What piece of your music are particularly proud of?
“All of it really, the solo on Fortuna Havana never gets old for e personally, I genuinely like that a lot. I feel S.J.D.on Ballads of the Godless would be the one I’m most proud of as it was written for a dear friend that passed away. I also love that the departed’s brother in-law played the piano on it and Simon Jones from the Verve recorded it and added the strings at the end, that was magic to me.”
Who today, writes great songs? Who just kicks your ass? Why?
“Elephant Tree, Boss Keloid, Battalions, Ritual King, Oak, Green Lung and so many more in the UK. I’d say stateside, Mothership, Forming the Void and Warcloud are killing it too. In fact, most bands on Ripple nail it to the wall every time. All those bands are consistently writing belting songs that encompass riffs, melody and great tones, all of them.”
Vinyl, CD, or digital? What's your format of choice?
“Vinyl and digital, the accessibility of digital is excellent, vinyl because a great album on vinyl is treasured by someone or many people.”
Whiskey or beer? And defend your choice
“Ice cold beers x10, followed by single malt that has sat on the rocks for a few minutes is one of the true pleasures in life, and then repeat the process...naturally”
We, at the Ripple Effect, are constantly looking for new music. What's your hometown, and when we get there, what's the best record store to lose ourselves in?
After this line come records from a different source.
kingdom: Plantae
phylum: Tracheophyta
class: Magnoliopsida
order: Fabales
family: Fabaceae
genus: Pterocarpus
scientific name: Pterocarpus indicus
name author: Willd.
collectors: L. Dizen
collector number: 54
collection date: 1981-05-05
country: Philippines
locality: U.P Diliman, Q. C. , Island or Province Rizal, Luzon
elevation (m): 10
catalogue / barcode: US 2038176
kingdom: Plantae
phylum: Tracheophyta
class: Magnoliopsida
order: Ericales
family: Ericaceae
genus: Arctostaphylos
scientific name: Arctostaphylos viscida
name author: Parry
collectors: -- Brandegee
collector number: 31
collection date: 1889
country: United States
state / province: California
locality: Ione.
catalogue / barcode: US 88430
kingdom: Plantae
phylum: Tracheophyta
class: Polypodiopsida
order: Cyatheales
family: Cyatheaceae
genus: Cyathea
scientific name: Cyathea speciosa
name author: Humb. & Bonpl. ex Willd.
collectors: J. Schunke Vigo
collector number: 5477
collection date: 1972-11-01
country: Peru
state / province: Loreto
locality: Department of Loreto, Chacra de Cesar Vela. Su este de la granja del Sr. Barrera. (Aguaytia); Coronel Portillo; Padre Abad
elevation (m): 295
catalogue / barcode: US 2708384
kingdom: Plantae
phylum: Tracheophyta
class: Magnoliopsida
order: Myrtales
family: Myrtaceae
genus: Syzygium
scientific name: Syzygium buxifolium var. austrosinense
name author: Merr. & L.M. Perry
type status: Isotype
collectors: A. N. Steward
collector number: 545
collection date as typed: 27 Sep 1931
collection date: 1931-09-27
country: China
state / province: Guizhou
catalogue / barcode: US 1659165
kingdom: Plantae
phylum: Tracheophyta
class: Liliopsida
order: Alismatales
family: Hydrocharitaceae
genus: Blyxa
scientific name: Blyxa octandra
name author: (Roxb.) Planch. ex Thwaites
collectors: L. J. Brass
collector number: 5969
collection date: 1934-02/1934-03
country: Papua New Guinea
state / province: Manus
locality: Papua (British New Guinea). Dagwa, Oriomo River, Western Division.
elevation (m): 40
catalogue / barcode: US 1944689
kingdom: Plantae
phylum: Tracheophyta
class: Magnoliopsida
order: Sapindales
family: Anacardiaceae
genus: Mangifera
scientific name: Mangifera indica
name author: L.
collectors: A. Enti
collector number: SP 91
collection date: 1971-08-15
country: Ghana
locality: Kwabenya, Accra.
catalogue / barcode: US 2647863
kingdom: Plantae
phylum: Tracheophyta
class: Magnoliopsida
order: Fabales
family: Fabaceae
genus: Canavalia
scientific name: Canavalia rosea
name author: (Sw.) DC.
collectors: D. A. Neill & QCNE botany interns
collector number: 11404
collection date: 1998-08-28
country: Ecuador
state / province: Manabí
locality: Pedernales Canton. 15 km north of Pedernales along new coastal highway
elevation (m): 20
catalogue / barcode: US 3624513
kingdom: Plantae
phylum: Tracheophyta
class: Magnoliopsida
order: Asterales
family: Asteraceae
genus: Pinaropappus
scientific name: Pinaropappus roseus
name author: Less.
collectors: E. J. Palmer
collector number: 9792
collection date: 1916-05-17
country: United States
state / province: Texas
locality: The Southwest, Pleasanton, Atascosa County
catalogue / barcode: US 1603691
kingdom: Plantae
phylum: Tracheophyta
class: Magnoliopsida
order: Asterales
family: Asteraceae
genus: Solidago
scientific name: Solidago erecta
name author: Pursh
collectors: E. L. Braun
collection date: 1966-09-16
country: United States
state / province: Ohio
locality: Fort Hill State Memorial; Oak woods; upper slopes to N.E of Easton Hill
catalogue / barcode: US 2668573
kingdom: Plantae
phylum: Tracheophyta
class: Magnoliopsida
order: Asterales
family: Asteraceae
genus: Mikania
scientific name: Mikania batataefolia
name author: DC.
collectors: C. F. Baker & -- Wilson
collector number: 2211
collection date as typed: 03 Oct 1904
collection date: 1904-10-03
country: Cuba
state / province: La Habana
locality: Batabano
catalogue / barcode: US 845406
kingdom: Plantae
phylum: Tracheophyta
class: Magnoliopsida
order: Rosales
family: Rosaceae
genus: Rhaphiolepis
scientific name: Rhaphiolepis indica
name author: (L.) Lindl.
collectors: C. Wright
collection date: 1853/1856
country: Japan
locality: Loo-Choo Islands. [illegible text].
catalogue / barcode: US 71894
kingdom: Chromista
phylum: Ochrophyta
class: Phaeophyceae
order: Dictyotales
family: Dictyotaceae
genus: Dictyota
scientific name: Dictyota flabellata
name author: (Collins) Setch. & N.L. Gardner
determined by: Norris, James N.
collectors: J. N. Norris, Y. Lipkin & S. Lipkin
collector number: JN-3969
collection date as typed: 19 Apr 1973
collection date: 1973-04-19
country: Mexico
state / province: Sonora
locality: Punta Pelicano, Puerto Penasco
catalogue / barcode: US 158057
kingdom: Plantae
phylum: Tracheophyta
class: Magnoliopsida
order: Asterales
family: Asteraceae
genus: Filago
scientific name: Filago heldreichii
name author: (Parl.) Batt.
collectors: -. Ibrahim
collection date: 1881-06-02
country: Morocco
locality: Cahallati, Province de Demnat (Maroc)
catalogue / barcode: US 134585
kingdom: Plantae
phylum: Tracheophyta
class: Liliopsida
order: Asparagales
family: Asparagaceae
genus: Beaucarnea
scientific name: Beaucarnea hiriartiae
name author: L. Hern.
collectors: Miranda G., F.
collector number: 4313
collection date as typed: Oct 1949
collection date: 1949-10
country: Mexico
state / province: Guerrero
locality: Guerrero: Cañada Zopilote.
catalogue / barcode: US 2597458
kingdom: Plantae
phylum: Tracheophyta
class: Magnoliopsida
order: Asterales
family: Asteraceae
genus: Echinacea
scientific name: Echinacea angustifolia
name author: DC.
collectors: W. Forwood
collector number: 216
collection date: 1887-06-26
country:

“My hometown has Grey and Pink Records in which is where you will spend a lot of money, regularly. Notable purchases from there. So. So. Many. I have previously scored Albert King Live Wire Blues Power, a first press of Songs for the Deaf and In the Court of the Crimson King, all first presses. I’ve been going there for years now. The owner used to work for Chrysalis Records in the 70’s and what he doesn’t know about good music could be written on a pin-head. In Winsford, Jimi runs The Electric Church which is absolutely fucking mint. Great stuff, great prices and he puts nights on where everyone gets battered. It’s class, he sells lamb and mint pies too, they’re harder to get nowadays though as word must be out regarding them.”
What's next for the band?
“We’re about to release a live album which we recorded at the Whisky a Gogo in L.A. We head back to Europe with Oak in September too. There’s a few good slots in the U.K. we’ve just confirmed, they will be coming up next year.”
Any final comments or thoughts you'd like to share with our readers, the waveriders?
“In the wise words of my good friend called Tom Hinksman, Strive for greatness in everything.”